-- Opening Marker --
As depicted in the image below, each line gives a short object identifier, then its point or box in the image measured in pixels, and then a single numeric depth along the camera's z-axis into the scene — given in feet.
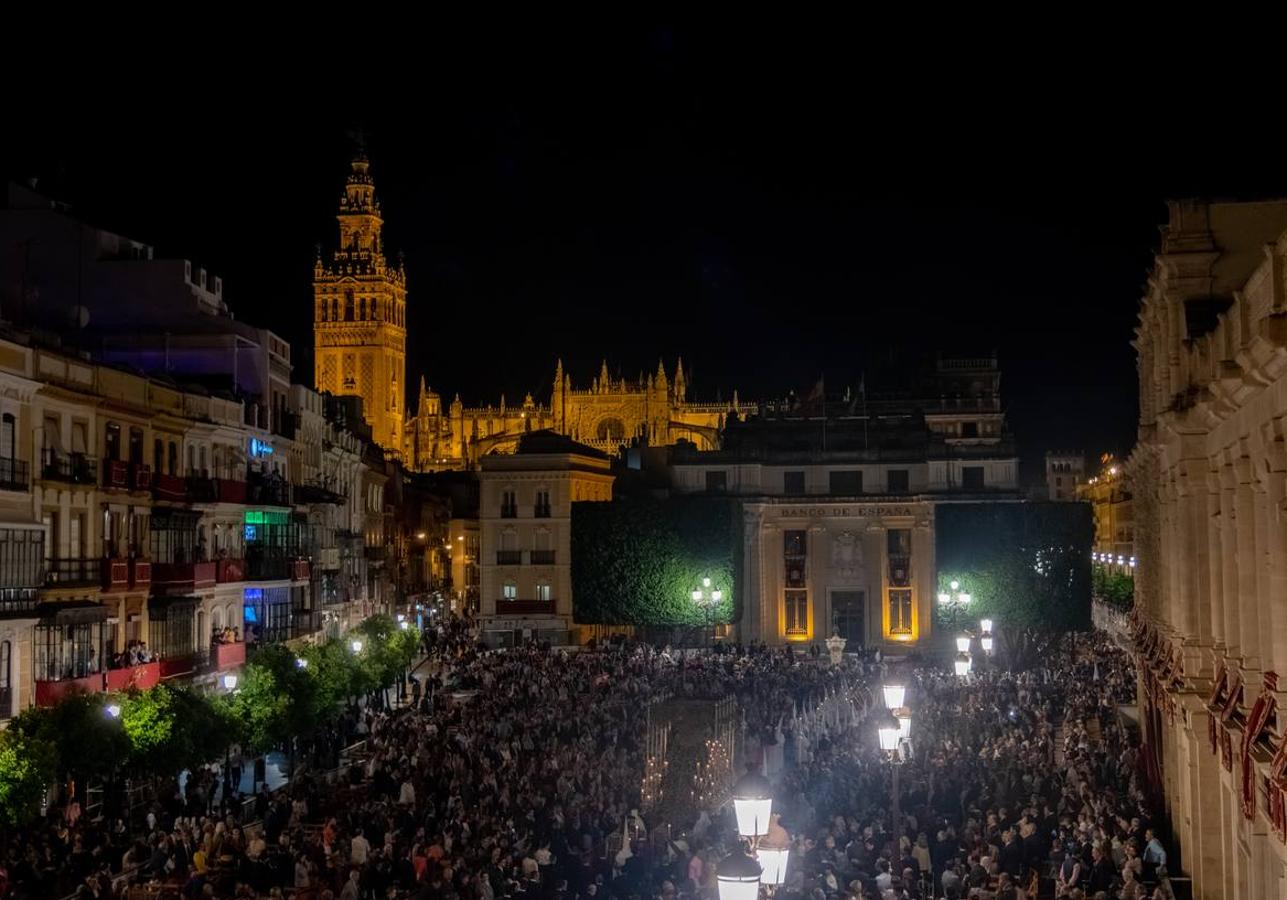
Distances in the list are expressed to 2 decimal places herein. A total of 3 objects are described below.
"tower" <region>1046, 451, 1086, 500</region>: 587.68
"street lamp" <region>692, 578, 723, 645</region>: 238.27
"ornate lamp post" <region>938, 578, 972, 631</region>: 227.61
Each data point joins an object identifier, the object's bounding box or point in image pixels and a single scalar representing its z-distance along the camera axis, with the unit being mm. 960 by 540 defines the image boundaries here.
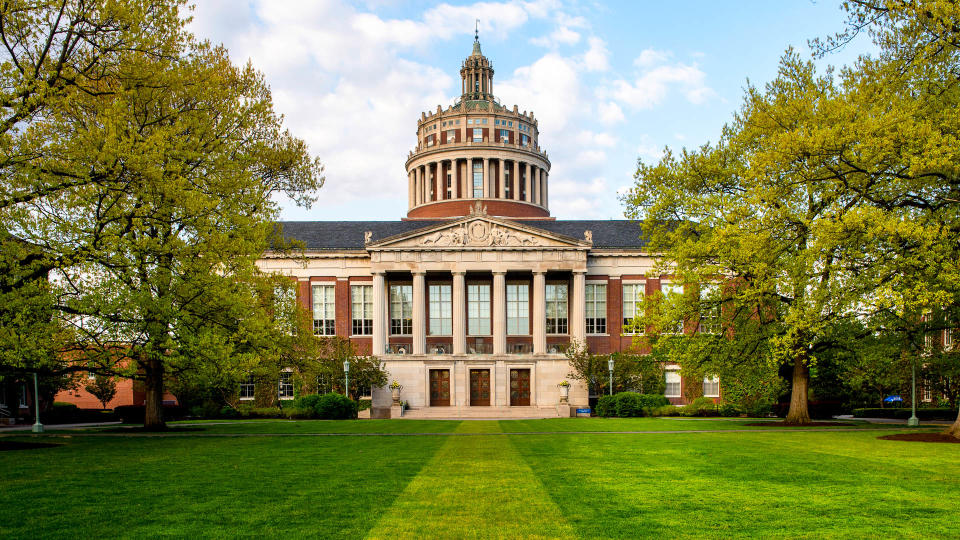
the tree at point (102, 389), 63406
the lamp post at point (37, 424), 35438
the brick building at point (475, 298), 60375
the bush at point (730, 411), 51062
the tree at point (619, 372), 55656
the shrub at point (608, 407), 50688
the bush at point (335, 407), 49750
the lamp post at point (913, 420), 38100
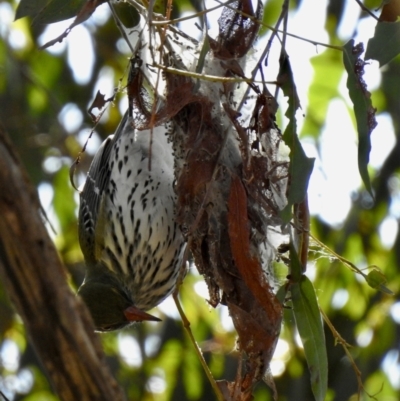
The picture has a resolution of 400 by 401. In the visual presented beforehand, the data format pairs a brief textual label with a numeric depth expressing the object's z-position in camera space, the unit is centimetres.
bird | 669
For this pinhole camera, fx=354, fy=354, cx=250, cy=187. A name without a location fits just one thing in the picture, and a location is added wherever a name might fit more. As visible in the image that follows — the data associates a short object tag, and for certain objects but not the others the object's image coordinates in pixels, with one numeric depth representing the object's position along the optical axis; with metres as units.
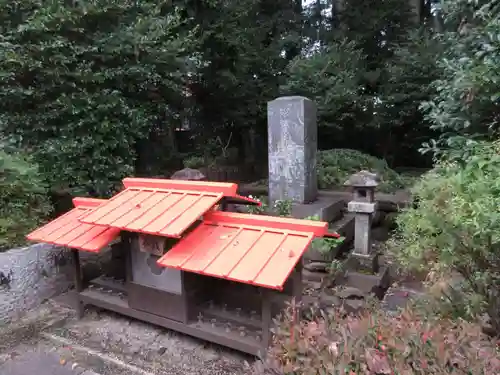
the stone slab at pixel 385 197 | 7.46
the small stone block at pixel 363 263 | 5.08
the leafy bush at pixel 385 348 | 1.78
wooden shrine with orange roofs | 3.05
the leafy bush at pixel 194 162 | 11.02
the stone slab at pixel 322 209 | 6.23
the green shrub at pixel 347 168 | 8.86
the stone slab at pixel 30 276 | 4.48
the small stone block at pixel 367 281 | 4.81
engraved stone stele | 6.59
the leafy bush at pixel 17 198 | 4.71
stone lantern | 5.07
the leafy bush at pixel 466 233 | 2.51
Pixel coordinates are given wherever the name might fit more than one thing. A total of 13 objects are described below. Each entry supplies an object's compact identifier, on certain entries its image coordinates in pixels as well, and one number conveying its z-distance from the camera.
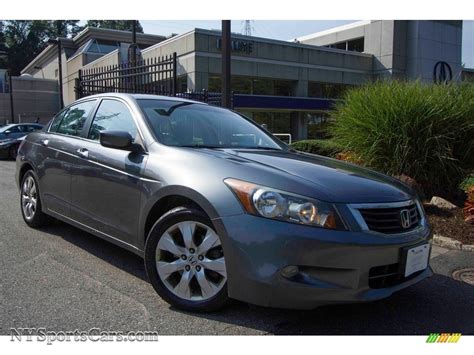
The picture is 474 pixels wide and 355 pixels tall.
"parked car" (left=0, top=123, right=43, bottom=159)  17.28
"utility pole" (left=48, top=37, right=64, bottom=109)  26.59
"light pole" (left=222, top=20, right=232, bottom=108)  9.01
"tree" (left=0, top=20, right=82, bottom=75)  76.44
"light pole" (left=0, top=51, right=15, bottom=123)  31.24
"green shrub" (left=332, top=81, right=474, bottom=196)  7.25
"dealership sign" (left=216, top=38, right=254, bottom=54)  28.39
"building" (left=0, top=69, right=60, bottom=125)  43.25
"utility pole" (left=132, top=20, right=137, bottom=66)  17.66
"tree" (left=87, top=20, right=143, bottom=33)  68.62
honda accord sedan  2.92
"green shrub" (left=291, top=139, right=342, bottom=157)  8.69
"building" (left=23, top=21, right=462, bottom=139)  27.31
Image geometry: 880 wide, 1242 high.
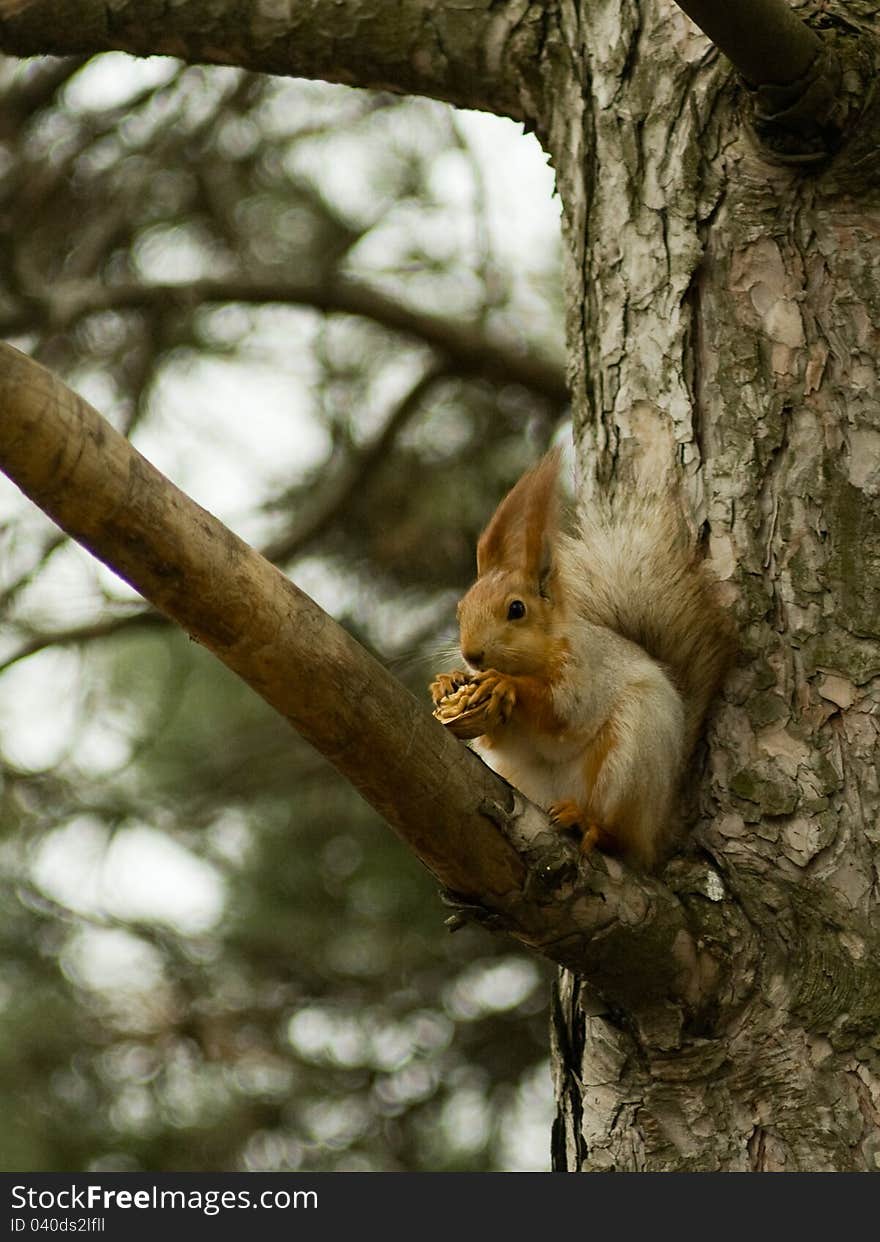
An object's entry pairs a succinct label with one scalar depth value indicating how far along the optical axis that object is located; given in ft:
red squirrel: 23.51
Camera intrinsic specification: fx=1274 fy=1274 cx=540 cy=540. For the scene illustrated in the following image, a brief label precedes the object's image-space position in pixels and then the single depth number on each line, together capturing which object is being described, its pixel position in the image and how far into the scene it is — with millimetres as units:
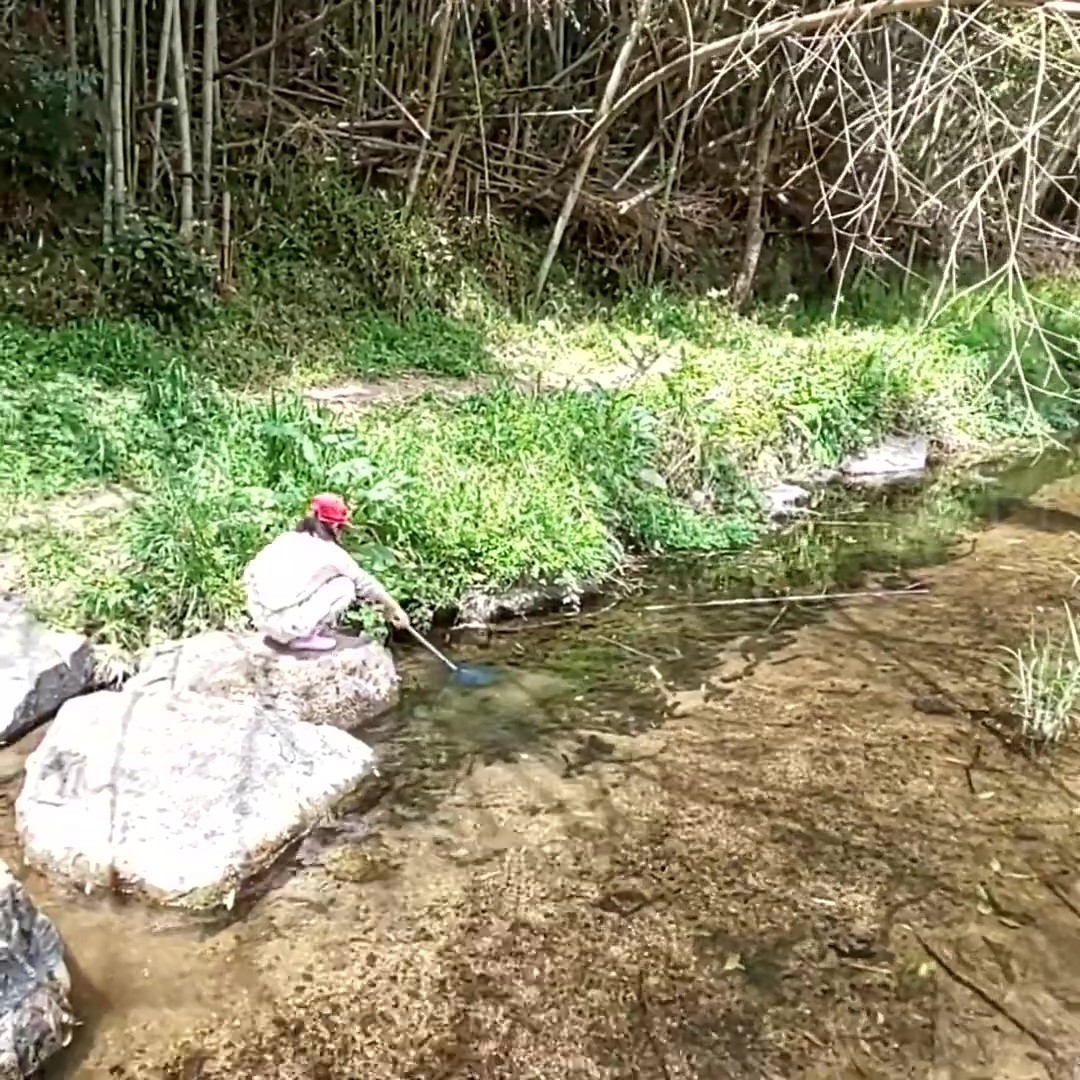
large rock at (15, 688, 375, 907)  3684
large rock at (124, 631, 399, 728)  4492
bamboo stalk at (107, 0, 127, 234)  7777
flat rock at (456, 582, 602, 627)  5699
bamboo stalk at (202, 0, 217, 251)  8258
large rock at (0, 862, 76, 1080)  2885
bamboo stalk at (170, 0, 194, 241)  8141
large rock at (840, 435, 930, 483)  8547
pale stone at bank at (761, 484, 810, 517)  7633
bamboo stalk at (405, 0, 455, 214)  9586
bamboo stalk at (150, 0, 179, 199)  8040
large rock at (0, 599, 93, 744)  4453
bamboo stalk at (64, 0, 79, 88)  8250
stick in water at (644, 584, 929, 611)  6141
-- Closing Marker --
All lines from the beginning of the entries above to the line containing "1086, 500</region>: 587.68", inclusive, should be printed exactly, apart from the pictures.

Reply to the exercise:
As depicted in the image below, each line gives a short object identifier, then its point or box in the image measured in pixels, and then a single numeric depth along the camera's z-axis into the scene — given in feet.
Distances in the list are expressed to 2 decimal places herein. A total of 3 objects are described below.
"tower" <region>1046, 451, 1086, 500</region>: 587.68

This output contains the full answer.